In those days, faith seems the last act of a hopeless, desperate fool. In those days, it takes every bit of strength you have just to hold on to the thinnest, most fragile, most precarious remnant of hope; a thread of trust in God and His goodness.
So many times, (many more than I like to admit), my faith seems to be hanging by this narrowest of threads.
This is the place where Doubt lives and breathes.
Doubt is often many Christian’s dirty little secret. In church world, it’s seen as a moral character flaw; one of those “don’t ask, don’t tell” deals that’s better kept to oneself, and so that’s often what happens.

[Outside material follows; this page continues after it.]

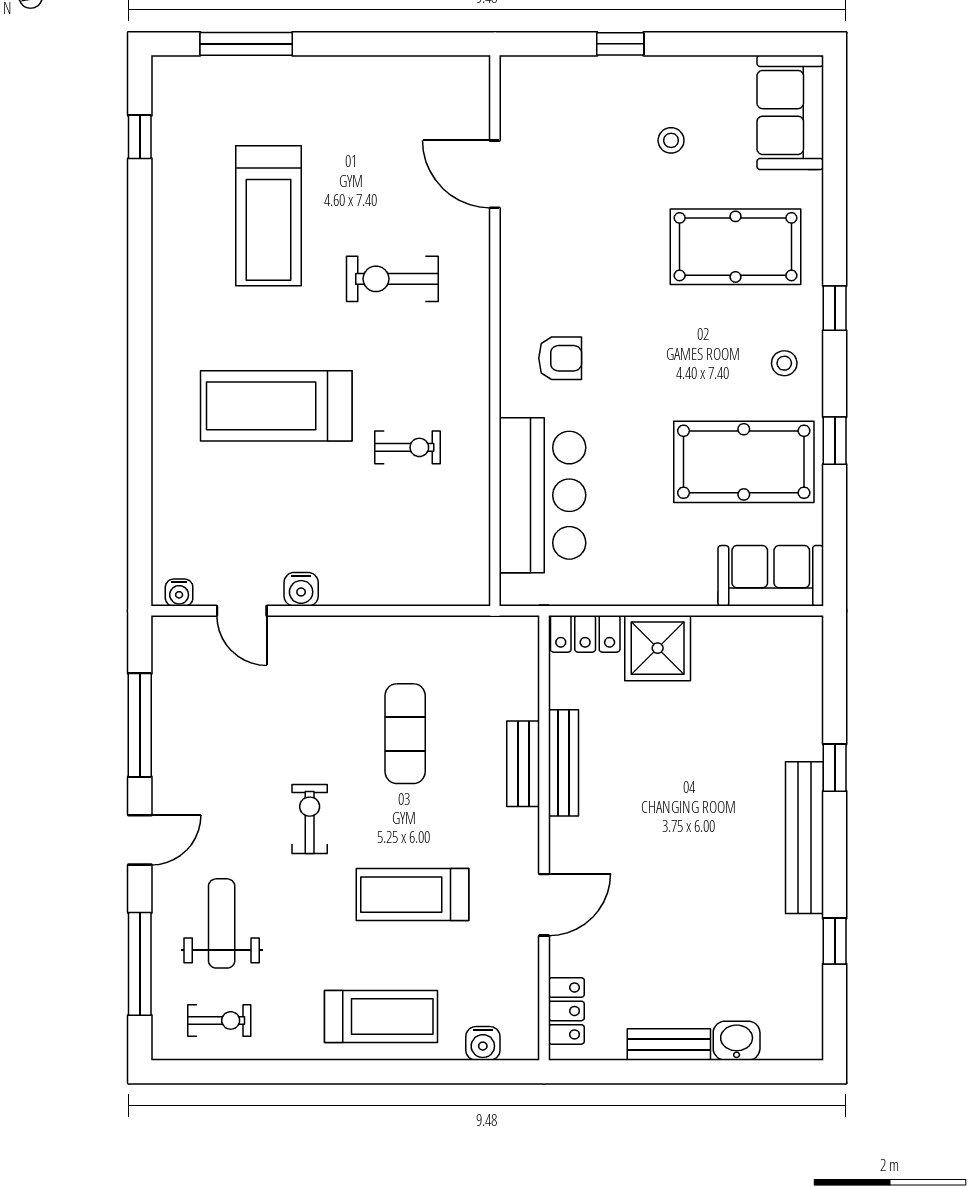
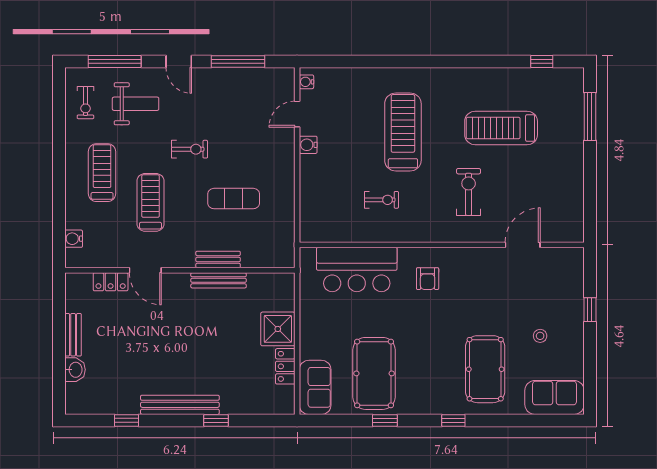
stool: (784, 363) -> (425, 394), removed
exercise bike: (408, 447) -> (381, 200), turned -90
locker: (585, 634) -> (285, 366), moved
locker: (566, 1011) -> (111, 282), moved
treadmill: (381, 1017) -> (102, 173), moved, turned 180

Make no mistake: In people of faith and in communities of faith, Doubt happens all the time, but it largely happens in the shadows.
As a pastor, you’re not supposed to talk about a personal crisis of faith, at least not in the here and now.

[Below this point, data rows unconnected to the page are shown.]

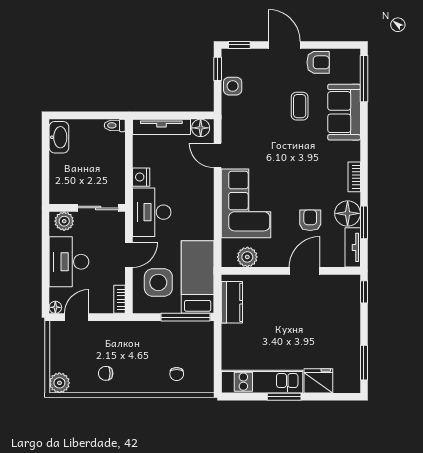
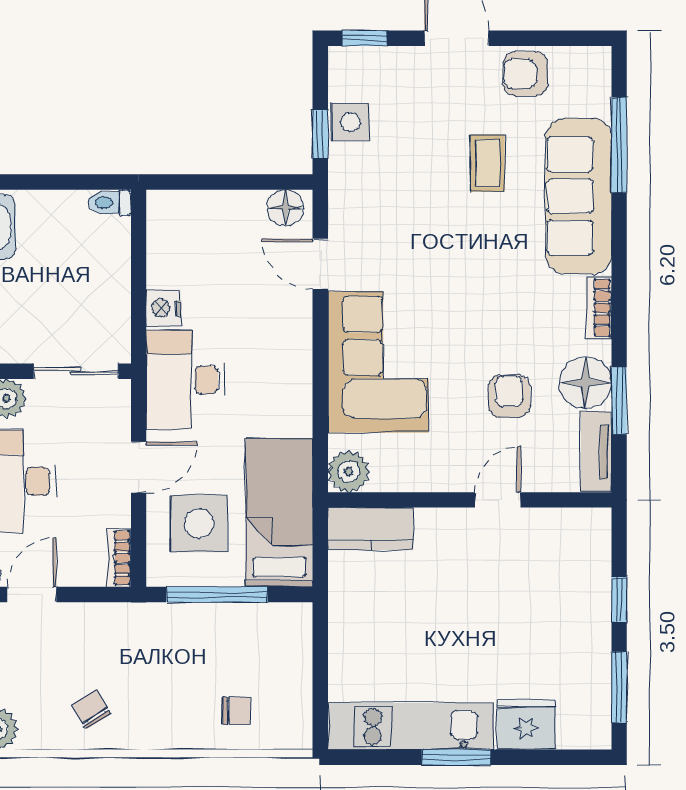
armchair: (318, 62) -> (525, 74), turned 180
window: (218, 69) -> (320, 134), moved
window: (364, 79) -> (619, 145), moved
sofa: (344, 112) -> (579, 196), width x1.36
tv unit: (161, 127) -> (205, 206), removed
plant: (247, 257) -> (349, 471), moved
door: (305, 271) -> (498, 500), width x0.73
window: (364, 292) -> (619, 600), moved
kitchen counter: (232, 302) -> (370, 529), moved, turned 90
window: (186, 317) -> (217, 595), moved
chair: (106, 373) -> (91, 709), turned 58
chair: (177, 374) -> (236, 711), turned -90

Oh, you can talk about the doubts of others. You can preach about doubters in the Bible. You can even testify to your own doubt in the past, but presently you’re expected to be well through that dark wilderness of disbelief; standing sure and unwavering.
I don’t mind telling you that right now, in these days, in these moments; I waver.
It’s not that I doubt God, but there’s a massive sifting of all the stuff around God that’s happening in my heart and mind; a testing the sturdiness of everything my faith has been standing on and surrounded by for the past thirty years; theology, tradition, dogma, history.
With each question, with every new conclusion, and with every question behind it, a little bit of the big rope unravels.
This doesn’t alarm me anymore though, and it doesn’t dishearten me. In fact, this unraveling comes with great relief and peace, because I know that whatever of faith is real and true, won’t break under the weight of the deepest questions.

I’m a Christian and a pastor, and I’m OK with my doubt.
I’m learning to make peace with those times of questioning and those seasons of uncertainty, and I’m taking comfort in trusting that God is present and working in them; fully willing to let me come open-handed like a persistent, curious child, to get answers I don’t yet have.
Doubt for me, isn’t the sign of a dead faith, not necessarily even of a sickly one.
It’s often the sign of a faith that is allowing itself to be tested; one that is brave enough to see if it can hold-up under tension.
Be encouraged when your faith wavers, friend. The worst thing you can do in those times, is to pile upon your already burdened shoulders, guilt for the mere fact that the wavering exists.
A God who is worthy of worship, is big enough to withstand the weight of your vacillating faith and your part-time skepticism. He can handle it, even if those around you can’t.
If your faith community doesn’t welcome your questions and welcome you as you ask those questions, it’s not the right one. Find a place where you can be you; not just when belief comes easy, but when it is elusive and fleeting.
And if your God and your religion can’t stand up to scrutiny, they aren’t worth holding onto. There is Truth that is stronger than a religious house of cards; one that isn’t able to be shaken.

So, don’t be afraid of your doubts.
Don’t bury the questions.
Don’t hide the struggle
Don’t hesitate to let it all unravel.
Because there, on the other side of the doubts, at the end of all that unraveling, in that thinnest of threads that remains; that’s where God is.